THE ASSOCIATED PRESS
July 3, 2022 at 18:55 JST
In this photo provided by the Luhansk region military administration, Ukrainian firefighters work to extinguish a fire at damaged residential building in Lysychansk, Luhansk region, Ukraine, early Sunday, July 3, 2022. (Luhansk region military administration via AP)
KYIV--Russian forces are strengthening their positions in a grueling fight to capture the last stronghold of resistance in eastern Ukraine's Luhansk province, the region's governor said Sunday.
Ukrainian fighters have spent weeks trying to defend the city of Lysychansk, and to keep it from falling to Russia, as neighboring Sievierodonetsk did a week ago. A presidential adviser predicted its fate could be determined within days.
“The occupiers threw all their forces on Lysychansk. They attacked the city with incomprehensibly cruel tactics,” Luhansk governor Serhiy Haidai said on the Telegram messaging app. “They suffer significant losses, but stubbornly advance. They are gaining a foothold in the city.”
A river separates Lysychansk from Sievierodonetsk. Oleksiy Arestovych, an adviser to the Ukrainian president, said during an online interview late Saturday that Russian forces had managed for the first time to cross the river from the north, creating a “threatening” situation.
Arestovych said they had not reached the center of the city but that the course of the fighting indicated the battle for Lysychansk would be decided by Monday. In May, Ukrainian and British officials reported that Russia lost nearly an entire battalion in an attempt to cross the Siverskyi Donets River and set up a bridgehead.
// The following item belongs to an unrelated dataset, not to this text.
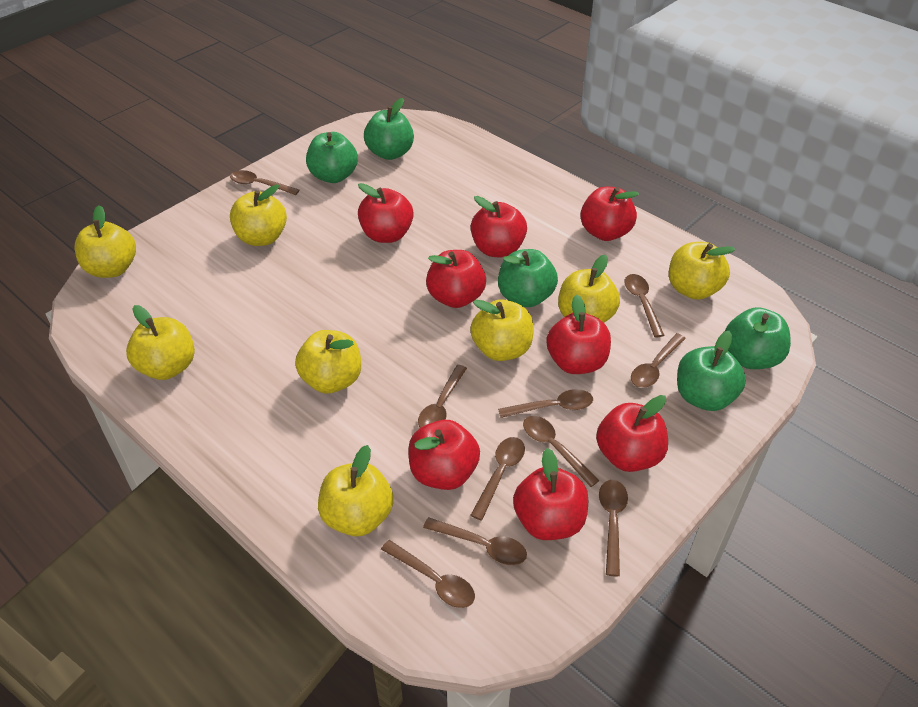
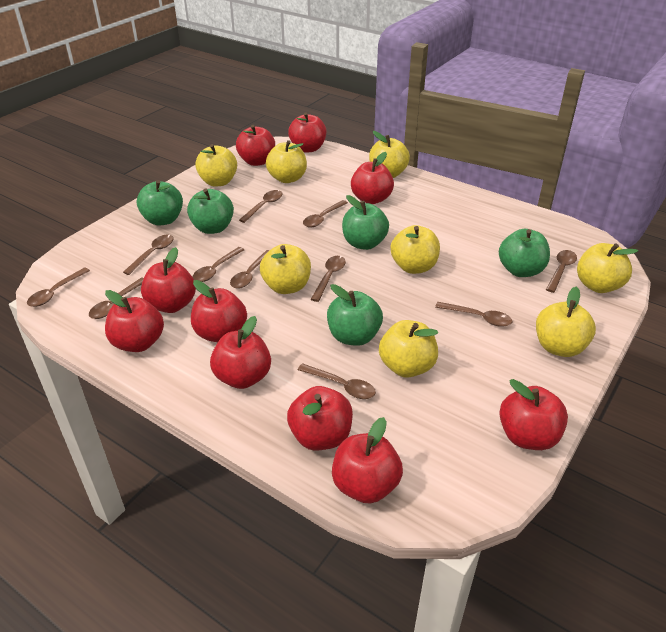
brown spoon: [230,170,299,195] [381,540,475,608] [418,365,467,428] [423,517,527,565] [470,437,525,520] [498,389,593,418] [523,416,600,487] [599,480,628,577] [624,274,664,337] [631,333,686,388] = 10 -> [27,268,90,307] [89,278,144,319] [123,235,174,275] [193,247,244,282] [230,250,270,289] [239,190,283,223] [298,363,376,399] [303,200,348,228] [311,256,346,302] [435,302,512,327] [546,250,577,293] = 11
red apple: [358,183,414,243] [408,420,480,490] [426,250,486,308] [471,196,527,257] [513,448,588,540] [546,295,611,374] [580,187,639,241] [596,395,668,472] = 8 -> [105,290,164,352] [141,247,196,313] [191,280,247,342] [210,316,271,389] [236,125,275,166] [287,386,353,451] [288,112,326,153] [332,417,403,503] [351,152,394,204] [499,379,568,450] = 10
Taking Lysychansk would bring Moscow closer to its stated goal of seizing all of Ukraine's Donbas region. Luhansk and neighboring Donetsk are the two provinces that make up the Donbas, where Russia has focused its offensive since pulling back from northern Ukraine and the capital, Kyiv, in the spring.
Pro-Russia separatists have held portions of both eastern provinces since 2014, and Moscow recognizes all of Luhansk and Donetsk as sovereign republics. Syria’s government said Wednesday that it would also recognize the “independence and sovereignty” of the two areas.
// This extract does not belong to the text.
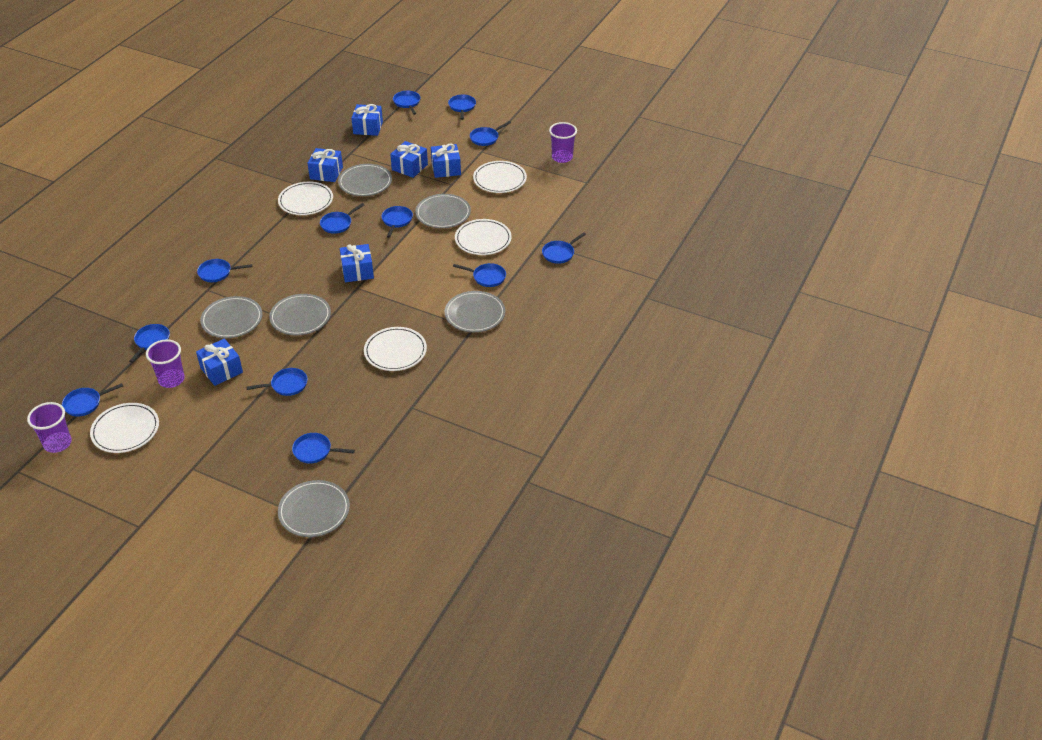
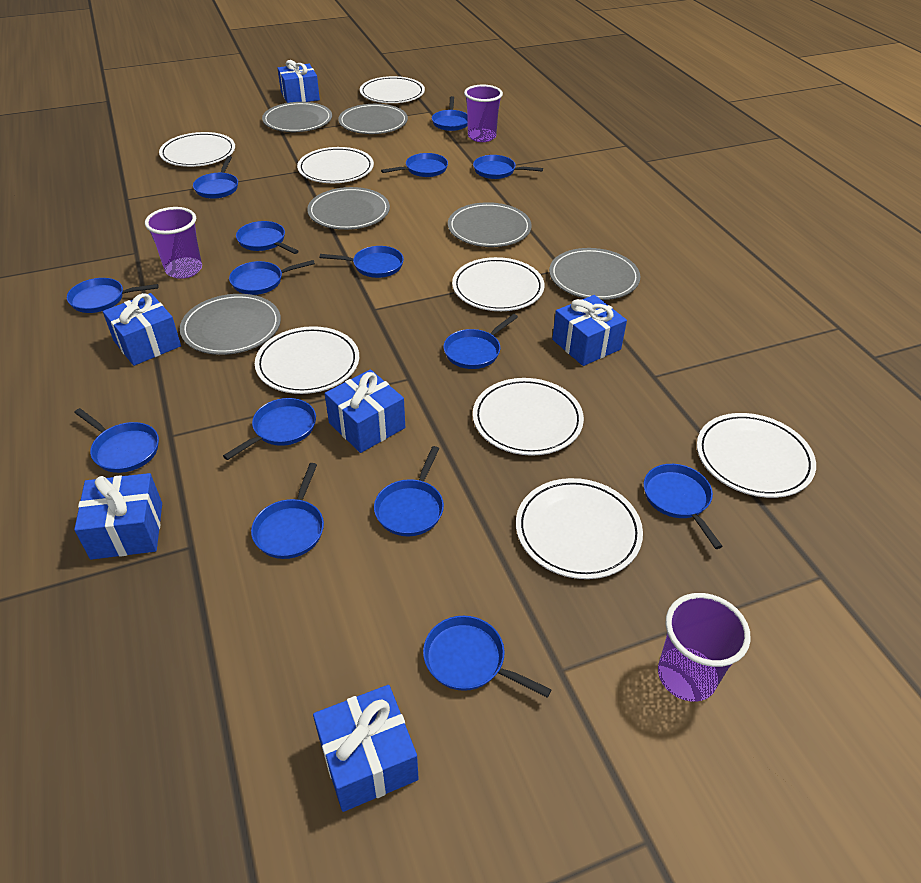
blue pan: [62,383,123,417] [129,324,170,363] [197,259,252,282] [247,368,308,396] [292,433,355,464] [320,203,364,234] [381,206,413,238] [393,91,421,115] [448,95,476,120] [453,263,506,287] [470,121,511,146] [542,232,586,264] = 12 -> [67,278,159,313] [74,408,159,473] [193,156,238,199] [223,398,316,460] [229,260,315,295] [236,221,299,254] [251,463,324,559] [320,246,404,278] [374,446,444,536] [381,153,448,177] [423,616,552,698] [432,96,468,131] [443,314,518,369] [473,155,543,179] [644,464,723,549] = 15
white plate: [90,403,159,453] [278,182,333,215] [364,327,427,371] [455,219,512,255] [473,161,527,193] = 5 -> [159,132,235,167] [255,326,359,394] [297,147,374,183] [360,76,425,103] [452,257,545,311] [473,378,584,456] [516,478,643,579] [697,413,816,498] = 8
If Russian forces take Lysychansk, it would open the way for them to move west into province, where the sizable Ukrainian-held city of Slovyansk has come under rocket attacks several times since Russia invaded Ukraine on Feb. 24.
Elsewhere in the war, the exiled mayor of the Russia-occupied city of Melitopol said Sunday that Ukrainian rockets destroyed one of four Russian military bases in the city.
The Russian Defense Ministry said Ukraine also launched missile and drone attacks in western Russia, on the cities of Kursk and Belgorod, but that the aerial weapons were shot down. Kursk regional governor Roman Starovoit said the town of Tetkino, on the Ukraine border, came under mortar fire.
The leader of neighboring Belarus, a Russian ally, claimed Saturday that Ukraine fired missiles at military targets on Belarusian territory several days ago but all were intercepted by an air defense system. President Alexander Lukashenko described the alleged strike as a provocation and noted that no Belarusian soldiers were fighting in Ukraine.
There was no immediate response from the Ukrainian military.
Belarus hosts Russian military units and was used as a staging ground for Russia’s invasion. Last week, just hours before Lukashenko was to meet with Russian President Vladimir Putin, Russian long-range bombers fired missiles on Ukraine from Belarusian airspace for the first time.
Lukashenko has so far resisted efforts to draw his army into the war. But during their meeting, Putin announced that Russia planned to supply Belarus with the Iskander-M missile system and reminded Lukashenko that his government depends on economic support from Russia.